Statistical Learning Exercise-3 (Chapter 4)

Q5. We now examine the differences between LDA and QDA.

(a) If the Bayes decision boundary is linear, do we expect LDA or QDA to perform better on the training set? On the test set?

If the Bayes decision boundary is truly linear, then LDA (Linear Discriminant Analysis) is expected to perform better on both the training and test sets.
QDA (Quadratic Discriminant Analysis) is more flexible but can lead to over-fitting when the true decision boundary is linear, especially with small data sets.

(b) If the Bayes decision boundary is non-linear, do we expect LDA or QDA to perform better on the training set? On the test set?

If the true decision boundary is non-linear, QDA will likely outperform LDA because it can better capture quadratic relationships.
On the training set, QDA will almost always perform better because it is more flexible.
On the test set, QDA may perform better if there is enough data to reduce overfitting. Otherwise, LDA might generalize better.

(c) In general, as the sample size n increases, do we expect the test prediction accuracy of QDA relative to LDA to improve, decline, or be unchanged? Why?

As the sample size increases, QDA’s accuracy improves relative to LDA.
With small sample sizes, QDA suffers from high variance because it estimates more parameters.
With large sample sizes, QDA’s estimation becomes more stable, allowing it to leverage its flexibility.

(d) True or False: Even if the Bayes decision boundary for a given problem is linear, we will probably achieve a superior test error rate using QDA rather than LDA because QDA is flexible enough to model a linear decision boundary. Justify your answer.

False. If the true boundary is linear, then LDA is preferable because it makes fewer assumptions and requires estimating fewer parameters.
QDA, despite being flexible enough to model a linear decision boundary, estimates more parameters, which can introduce unnecessary variance, leading to higher test error rates when sample sizes are small.

Q6. Suppose we collect data for a group of students in a statistics class with variables X1 = hours studied, X2 = undergrad GPA, and Y = receive an A. We fit a logistic regression and produce estimated coefficient, βˆ0 = −6, βˆ1 = 0.05, βˆ2 = 1.

(a) Estimate the probability that a student who studies for 40 h and has an undergrad GPA of 3.5 gets an A in the class.

# Define the coefficients
beta_0 <- -6
beta_1 <- 0.05
beta_2 <- 1

# (a) Probability estimation
X1 <- 40  # hours studied
X2 <- 3.5  # undergrad GPA
logit_prob <- exp(beta_0 + beta_1 * X1 + beta_2 * X2) / (1 + exp(beta_0 + beta_1 * X1 + beta_2 * X2))
logit_prob

## [1] 0.3775407

A student who studies 40 hours and has a GPA of 3.5 has an estimated 37.75% probability of getting an A in the class.

(b) How many hours would the student in part (a) need to study to have a 50 % chance of getting an A in the class?

# (b) Solving for X1 when probability = 0.5
X2_fixed <- 3.5
X1_needed <- (log(0.5 / (1 - 0.5)) - beta_0 - beta_2 * X2_fixed) / beta_1
X1_needed

## [1] 50

The student would need to study 50 hours to have a 50% probability of getting an A.

Q8. Suppose that we take a data set, divide it into equally-sized training and test sets, and then try out two different classification procedures.
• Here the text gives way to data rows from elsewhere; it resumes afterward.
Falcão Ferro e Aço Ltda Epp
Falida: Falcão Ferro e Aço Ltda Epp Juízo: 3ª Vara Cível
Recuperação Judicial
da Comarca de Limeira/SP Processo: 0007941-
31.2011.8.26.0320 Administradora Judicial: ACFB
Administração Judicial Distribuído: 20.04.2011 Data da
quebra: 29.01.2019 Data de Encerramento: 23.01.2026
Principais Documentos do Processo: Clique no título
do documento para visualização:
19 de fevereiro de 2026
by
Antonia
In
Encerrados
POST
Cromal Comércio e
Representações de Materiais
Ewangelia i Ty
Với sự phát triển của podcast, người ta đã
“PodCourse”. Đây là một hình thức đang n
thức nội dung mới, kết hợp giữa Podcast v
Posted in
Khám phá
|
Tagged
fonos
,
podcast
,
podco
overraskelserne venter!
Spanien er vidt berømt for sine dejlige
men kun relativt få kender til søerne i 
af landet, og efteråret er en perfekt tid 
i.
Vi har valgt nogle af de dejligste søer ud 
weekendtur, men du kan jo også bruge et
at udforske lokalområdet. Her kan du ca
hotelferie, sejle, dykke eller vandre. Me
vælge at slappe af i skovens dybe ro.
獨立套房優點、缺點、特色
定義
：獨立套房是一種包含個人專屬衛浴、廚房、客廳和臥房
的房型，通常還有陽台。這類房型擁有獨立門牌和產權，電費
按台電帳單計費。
First we use logistic regression and get an error rate of 20 % on the training data and 30 % on the test data. Next we use 1-nearest neighbors (i.e. K = 1) and get an average error rate (averaged over both test and training data sets) of 18 %. Based on these results, which method should we prefer to use for classification of new observations? Why?

Logistic Regression: Training Error = 20%, Test Error = 30%
1-Nearest Neighbor (K=1): Average Error = 18%

Which method should we prefer?

- KNN (K=1) has a lower average error, but this does not necessarily mean it generalizes better.
- Logistic regression has a lower variance and might generalize better on new data.
- KNN (K=1) is highly flexible and may over-fit the training data, leading to poor performance on unseen data.
- A better approach could be increasing K (e.g., K=3 or 5) to reduce over-fitting.

Q9. This problem has to do with odds.

(a) On average, what fraction of people with an odds of 0.37 of defaulting on their credit card payment will in fact default?

odds <- 0.37
default_prob <- odds / (1 + odds)
default_prob

## [1] 0.270073

A person with odds of 0.37 has an estimated 27% probability of defaulting.

(b) Suppose that an individual has a 16 % chance of defaulting on her credit card payment. What are the odds that she will default?

prob <- 0.16
default_odds <- prob / (1 - prob)
default_odds

## [1] 0.1904762

If a person has a 16% probability of defaulting, the corresponding odds are 0.19.